About the Hall of Fame for Great American, history and information about the collection of great men and women.


On the campus of Bronx Community College is located the Hall of Fame for Great Americans. The Hall of Fame is on a terrace with an open-air colonnade 630 ft. long and about 25 ft. high. Along the sides of the walkway are busts of the illustrious dead who comprise the membership of the Hall of Fame.

The first selections for entry were made in 1900. At present, there are 102 men and women so honored.

The idea for the Hall of Fame for Great Americans was proposed in 1899 by Henry M. Mac-Cracken (1840-1918), then chancellor of New York University. His desire was to commemorate the contributions of those Americans who have made significant achievements in various fields. Valuable financial support came from Helen Gould, a daughter of the 19th-century financier Jay Gould. During her lifetime she gave more than $2 million to the Hall of Fame.

Anyone who is a U.S. citizen can recommend selections for the Hall of Fame. There are only two stipulations for candidacy: (1) the nominee must have been an American citizen and lived in America, and (2) the nominee must have been dead at least 25 years. (Under these broad standards, John Wilkes Booth and Al Capone are eligible.)

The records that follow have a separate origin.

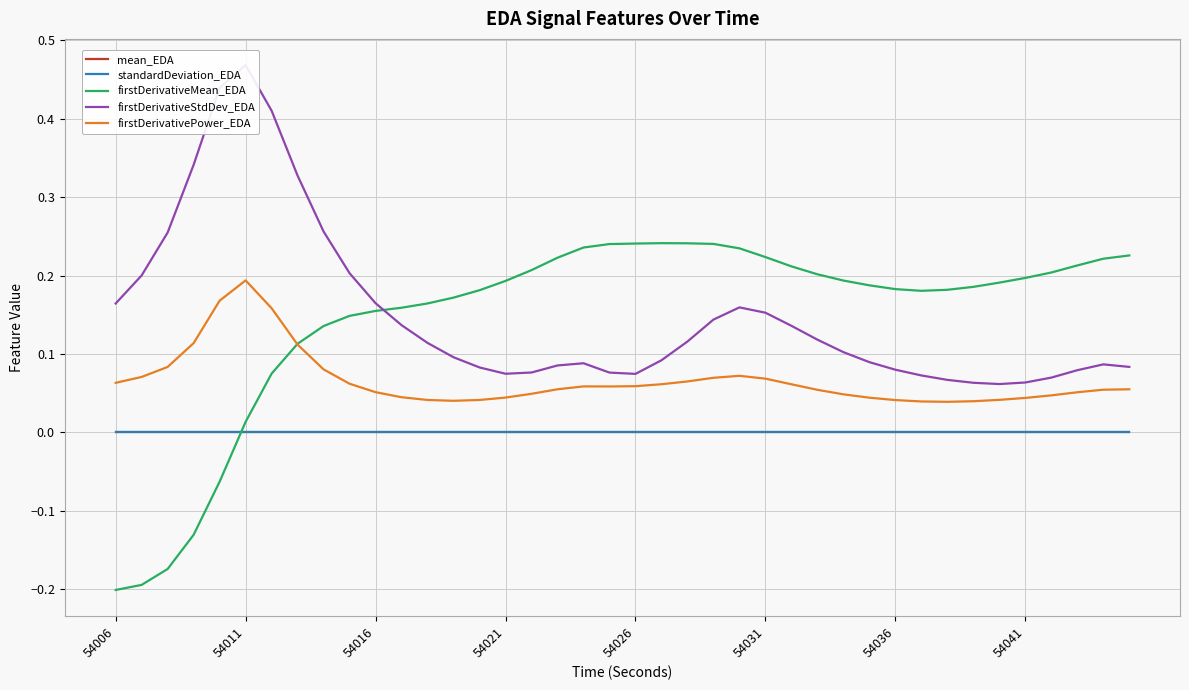

Which series has the largest total across all categories?

firstDerivativeStdDev_EDA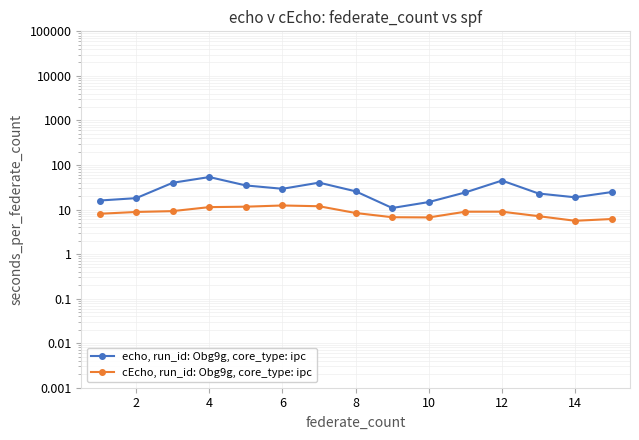

In echo, run_id: Obg9g, core_type: ipc, how many points are lower than both neighbors (excluding endpoints)?

3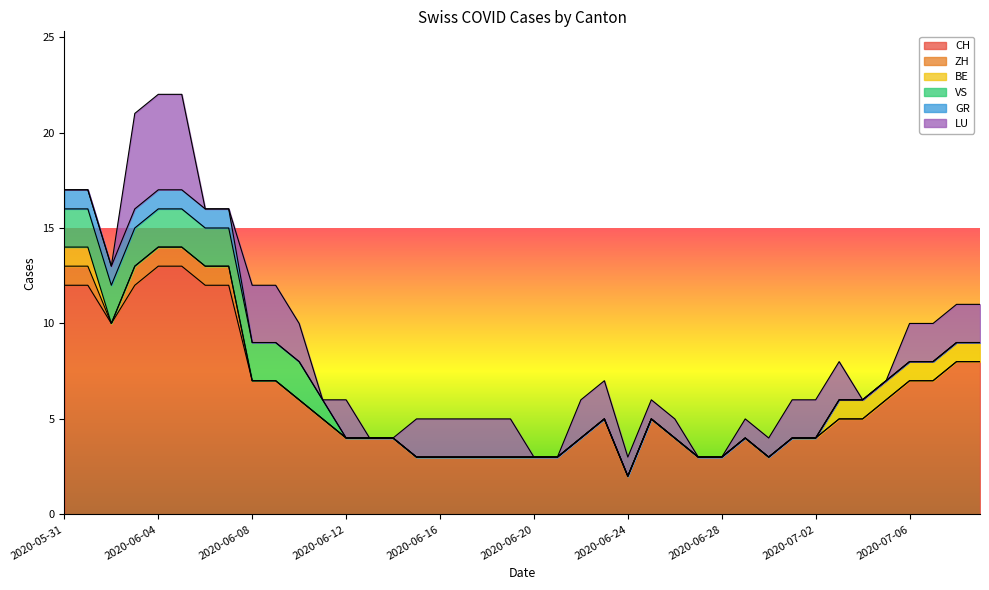

What is the sum of all ZH values?

7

The names are then placed on a ballot and submitted to the college of electors, chosen from varied walks of life and having at least one representative from each state. The number of electors has varied from less than 100 to nearly 150 in any given election year. From 1900 to 1920 and 1950 to 1973 a majority of the votes from the electors was necessary for selection, but from 1925 to 1940 the requirement was a three-fifths vote. (See 1976 for the current method.) Even if someone is approved by the electors, that choice is susceptible to a veto by the New York University Faculty Senate, although this has never occurred. The senate selects the electors and fills voids if an elector should resign or die.

From 1900 to 1970 the elections were held every five years, but beginning in 1973, choices have been made every three years.